## Source data
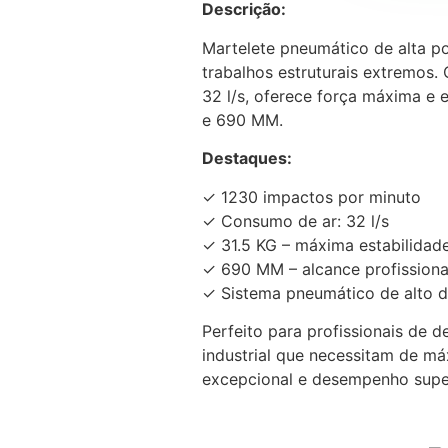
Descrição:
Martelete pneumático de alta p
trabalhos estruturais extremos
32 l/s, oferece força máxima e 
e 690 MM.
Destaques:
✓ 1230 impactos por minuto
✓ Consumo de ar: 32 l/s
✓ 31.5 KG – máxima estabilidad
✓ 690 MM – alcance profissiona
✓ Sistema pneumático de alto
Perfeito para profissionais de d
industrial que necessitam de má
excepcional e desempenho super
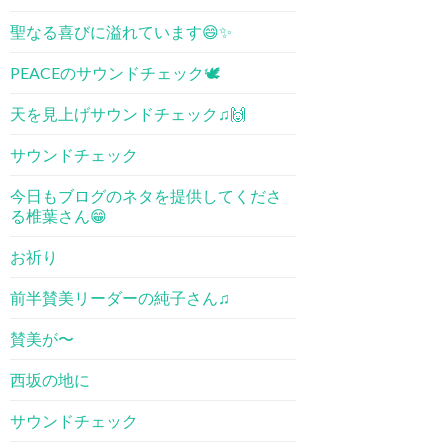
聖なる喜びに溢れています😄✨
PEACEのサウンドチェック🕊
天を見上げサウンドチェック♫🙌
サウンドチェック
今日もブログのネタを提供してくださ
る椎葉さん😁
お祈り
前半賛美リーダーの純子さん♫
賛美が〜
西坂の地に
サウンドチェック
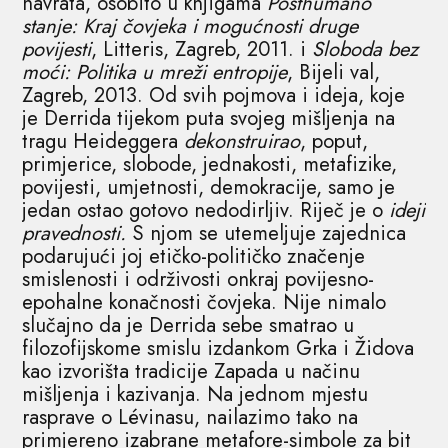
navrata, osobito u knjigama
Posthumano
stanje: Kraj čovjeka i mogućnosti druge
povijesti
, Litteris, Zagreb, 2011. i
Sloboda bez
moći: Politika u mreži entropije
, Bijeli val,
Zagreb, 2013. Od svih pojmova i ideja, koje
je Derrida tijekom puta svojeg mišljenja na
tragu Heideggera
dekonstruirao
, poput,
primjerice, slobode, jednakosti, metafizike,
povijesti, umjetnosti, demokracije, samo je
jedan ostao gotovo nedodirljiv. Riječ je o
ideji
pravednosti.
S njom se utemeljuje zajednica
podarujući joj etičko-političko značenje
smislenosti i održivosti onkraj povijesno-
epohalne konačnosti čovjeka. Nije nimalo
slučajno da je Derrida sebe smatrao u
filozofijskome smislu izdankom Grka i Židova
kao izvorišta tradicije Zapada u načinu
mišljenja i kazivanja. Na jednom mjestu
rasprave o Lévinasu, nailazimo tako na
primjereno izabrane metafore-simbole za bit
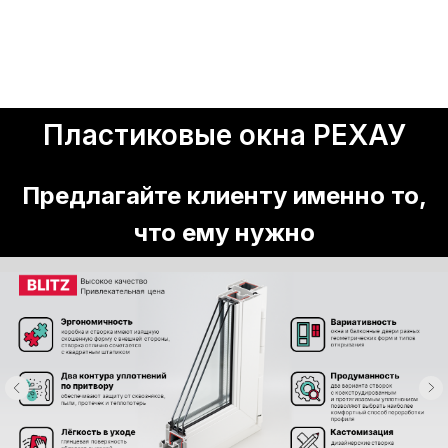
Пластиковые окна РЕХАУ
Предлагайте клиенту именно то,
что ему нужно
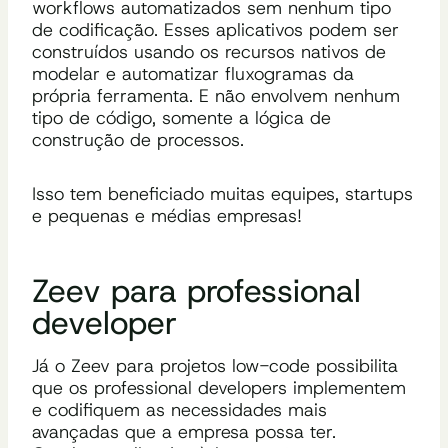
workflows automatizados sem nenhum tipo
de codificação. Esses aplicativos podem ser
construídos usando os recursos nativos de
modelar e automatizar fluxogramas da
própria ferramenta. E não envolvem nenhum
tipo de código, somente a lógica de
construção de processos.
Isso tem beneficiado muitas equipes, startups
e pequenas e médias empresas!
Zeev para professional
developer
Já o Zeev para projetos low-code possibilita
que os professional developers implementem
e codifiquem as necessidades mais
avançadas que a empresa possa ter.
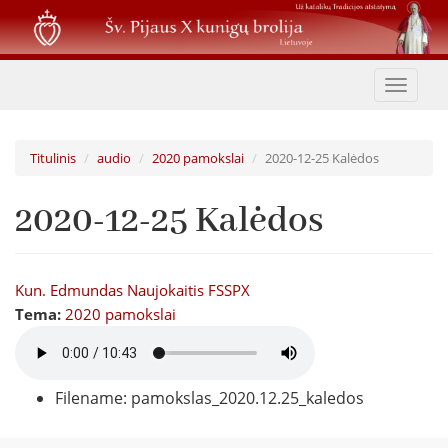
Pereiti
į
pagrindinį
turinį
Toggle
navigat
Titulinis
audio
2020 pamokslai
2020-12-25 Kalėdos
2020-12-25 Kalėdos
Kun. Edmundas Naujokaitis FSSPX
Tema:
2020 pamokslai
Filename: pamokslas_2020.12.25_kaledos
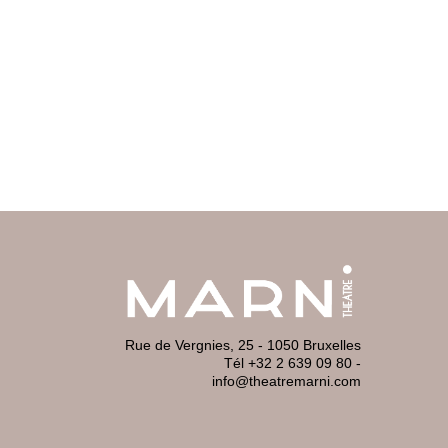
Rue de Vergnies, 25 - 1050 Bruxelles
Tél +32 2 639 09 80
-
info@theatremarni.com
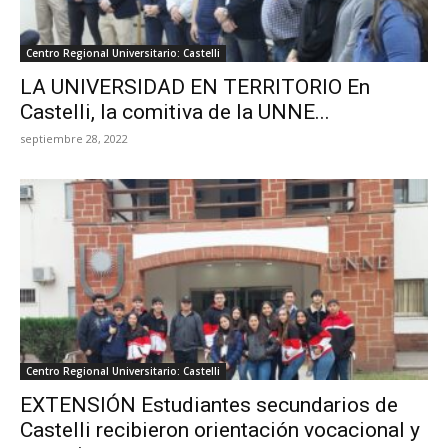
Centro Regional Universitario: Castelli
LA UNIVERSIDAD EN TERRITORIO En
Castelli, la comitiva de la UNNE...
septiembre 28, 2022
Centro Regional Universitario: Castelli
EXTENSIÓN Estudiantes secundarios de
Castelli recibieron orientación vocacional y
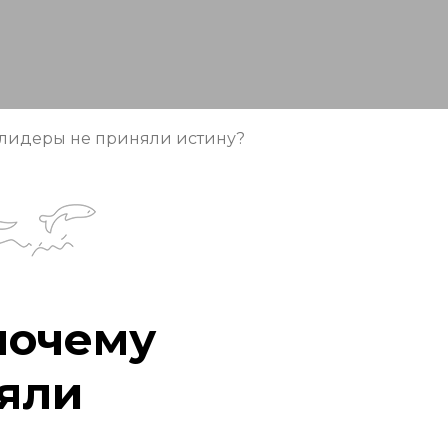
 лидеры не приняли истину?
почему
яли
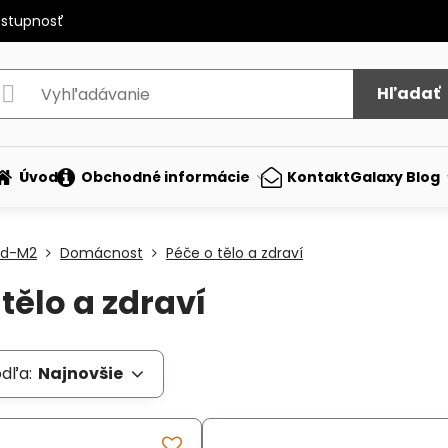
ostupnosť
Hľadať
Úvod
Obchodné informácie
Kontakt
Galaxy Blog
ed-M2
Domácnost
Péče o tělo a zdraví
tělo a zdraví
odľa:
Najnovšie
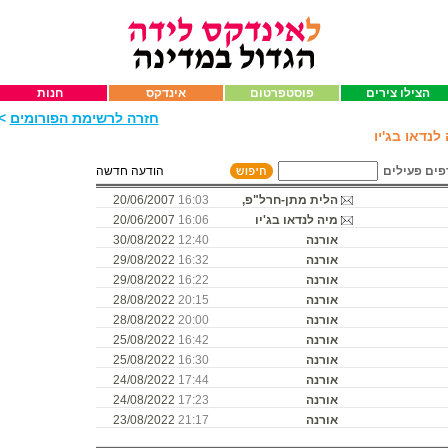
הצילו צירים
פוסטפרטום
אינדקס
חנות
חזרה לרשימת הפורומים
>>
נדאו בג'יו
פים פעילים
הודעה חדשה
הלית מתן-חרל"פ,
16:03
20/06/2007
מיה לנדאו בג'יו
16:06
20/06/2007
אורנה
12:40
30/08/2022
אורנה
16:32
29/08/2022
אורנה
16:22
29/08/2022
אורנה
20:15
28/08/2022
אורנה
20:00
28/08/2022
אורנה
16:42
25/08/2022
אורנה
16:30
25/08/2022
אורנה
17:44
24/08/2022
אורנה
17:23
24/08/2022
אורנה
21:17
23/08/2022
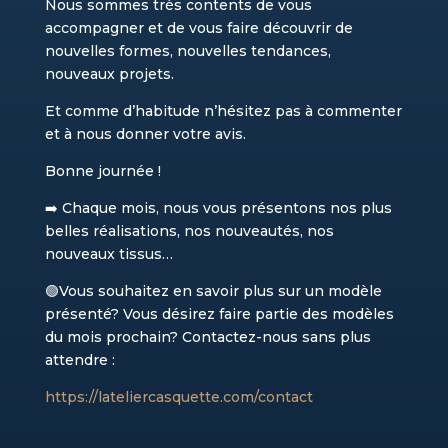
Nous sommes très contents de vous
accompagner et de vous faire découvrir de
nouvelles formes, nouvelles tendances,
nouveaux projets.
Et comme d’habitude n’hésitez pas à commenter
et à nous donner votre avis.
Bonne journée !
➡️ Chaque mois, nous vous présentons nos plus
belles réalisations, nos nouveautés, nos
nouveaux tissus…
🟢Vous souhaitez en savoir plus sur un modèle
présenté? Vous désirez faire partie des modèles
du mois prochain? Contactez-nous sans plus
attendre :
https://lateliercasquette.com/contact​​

---

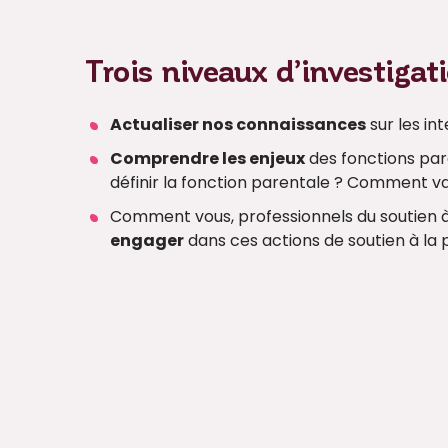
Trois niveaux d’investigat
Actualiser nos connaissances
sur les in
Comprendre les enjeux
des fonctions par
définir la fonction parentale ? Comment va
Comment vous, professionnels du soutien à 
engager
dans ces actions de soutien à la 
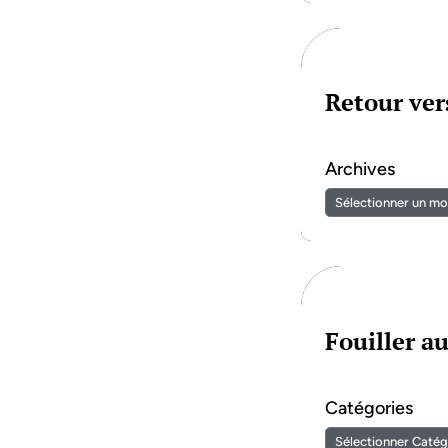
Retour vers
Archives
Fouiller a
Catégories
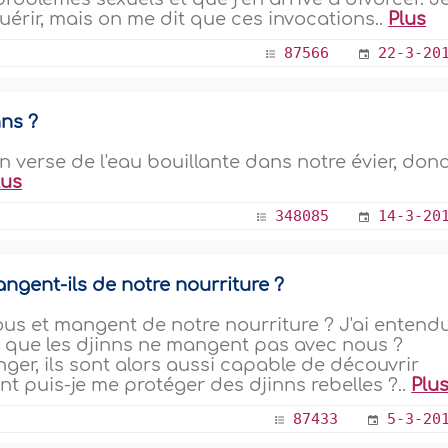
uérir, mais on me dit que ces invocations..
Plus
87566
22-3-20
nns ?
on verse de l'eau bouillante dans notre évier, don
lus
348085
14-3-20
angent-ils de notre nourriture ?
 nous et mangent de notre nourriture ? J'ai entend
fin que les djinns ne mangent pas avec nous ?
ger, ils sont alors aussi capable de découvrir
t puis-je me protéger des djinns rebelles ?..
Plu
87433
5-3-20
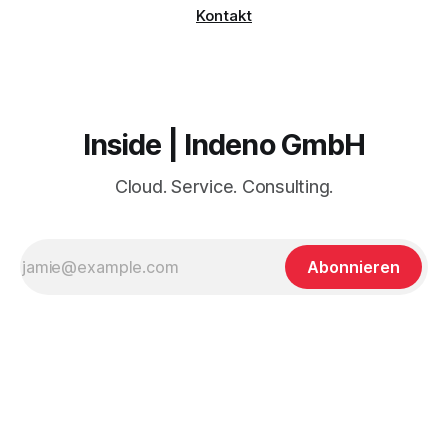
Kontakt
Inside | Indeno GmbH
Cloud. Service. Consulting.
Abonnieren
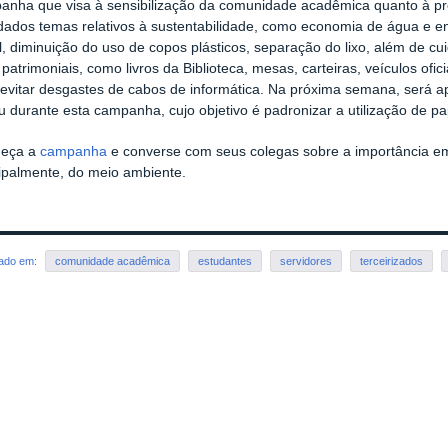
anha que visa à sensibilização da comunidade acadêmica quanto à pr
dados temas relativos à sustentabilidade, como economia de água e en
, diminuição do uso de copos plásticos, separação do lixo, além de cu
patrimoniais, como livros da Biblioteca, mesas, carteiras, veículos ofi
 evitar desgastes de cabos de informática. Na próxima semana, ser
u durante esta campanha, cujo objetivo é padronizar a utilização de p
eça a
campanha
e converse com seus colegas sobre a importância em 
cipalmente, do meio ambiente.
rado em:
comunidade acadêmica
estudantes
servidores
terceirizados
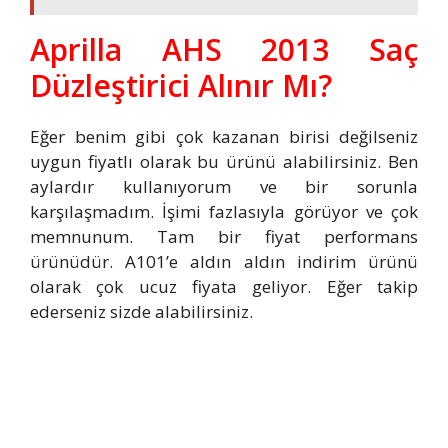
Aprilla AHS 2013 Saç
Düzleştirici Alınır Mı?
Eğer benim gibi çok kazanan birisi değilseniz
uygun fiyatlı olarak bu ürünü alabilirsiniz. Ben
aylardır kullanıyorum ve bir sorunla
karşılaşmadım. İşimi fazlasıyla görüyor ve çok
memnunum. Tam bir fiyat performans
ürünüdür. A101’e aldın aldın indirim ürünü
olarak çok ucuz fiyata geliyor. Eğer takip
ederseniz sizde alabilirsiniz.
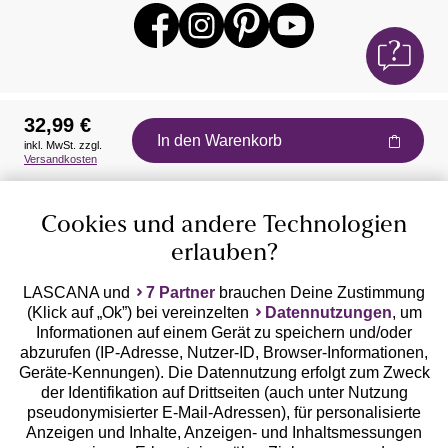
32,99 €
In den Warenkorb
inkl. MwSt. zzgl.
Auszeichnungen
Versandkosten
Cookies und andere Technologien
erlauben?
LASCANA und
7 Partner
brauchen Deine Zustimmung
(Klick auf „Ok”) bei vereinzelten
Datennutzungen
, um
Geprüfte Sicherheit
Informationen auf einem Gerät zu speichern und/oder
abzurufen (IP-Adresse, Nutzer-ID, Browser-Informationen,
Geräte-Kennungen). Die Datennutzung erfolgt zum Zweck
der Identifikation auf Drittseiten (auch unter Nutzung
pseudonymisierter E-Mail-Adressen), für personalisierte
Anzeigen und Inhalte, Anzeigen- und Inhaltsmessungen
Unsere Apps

* * *

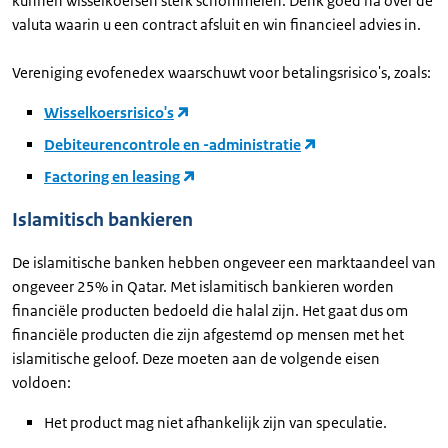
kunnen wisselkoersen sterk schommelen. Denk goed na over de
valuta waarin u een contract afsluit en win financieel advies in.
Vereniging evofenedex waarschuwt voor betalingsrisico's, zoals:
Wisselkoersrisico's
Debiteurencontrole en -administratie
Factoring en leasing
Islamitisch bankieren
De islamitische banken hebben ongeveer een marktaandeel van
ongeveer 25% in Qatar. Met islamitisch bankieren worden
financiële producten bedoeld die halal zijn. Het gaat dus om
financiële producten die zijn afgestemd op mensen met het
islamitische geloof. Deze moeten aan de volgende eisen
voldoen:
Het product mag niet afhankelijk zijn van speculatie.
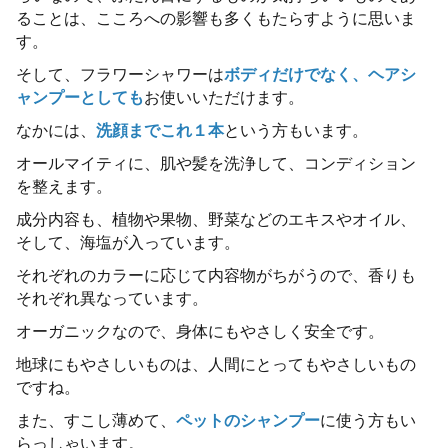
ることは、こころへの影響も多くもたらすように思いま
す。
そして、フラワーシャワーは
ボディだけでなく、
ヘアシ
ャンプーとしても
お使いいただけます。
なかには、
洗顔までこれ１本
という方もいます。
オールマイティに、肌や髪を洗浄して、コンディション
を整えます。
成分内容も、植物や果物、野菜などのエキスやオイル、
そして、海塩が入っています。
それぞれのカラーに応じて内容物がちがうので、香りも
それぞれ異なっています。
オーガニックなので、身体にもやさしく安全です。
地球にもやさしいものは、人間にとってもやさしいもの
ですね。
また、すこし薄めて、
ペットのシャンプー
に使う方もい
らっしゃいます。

## Task statement
Some lines of the data above may hold the word "como"; state how many do, and give only that number.

## The completed task
2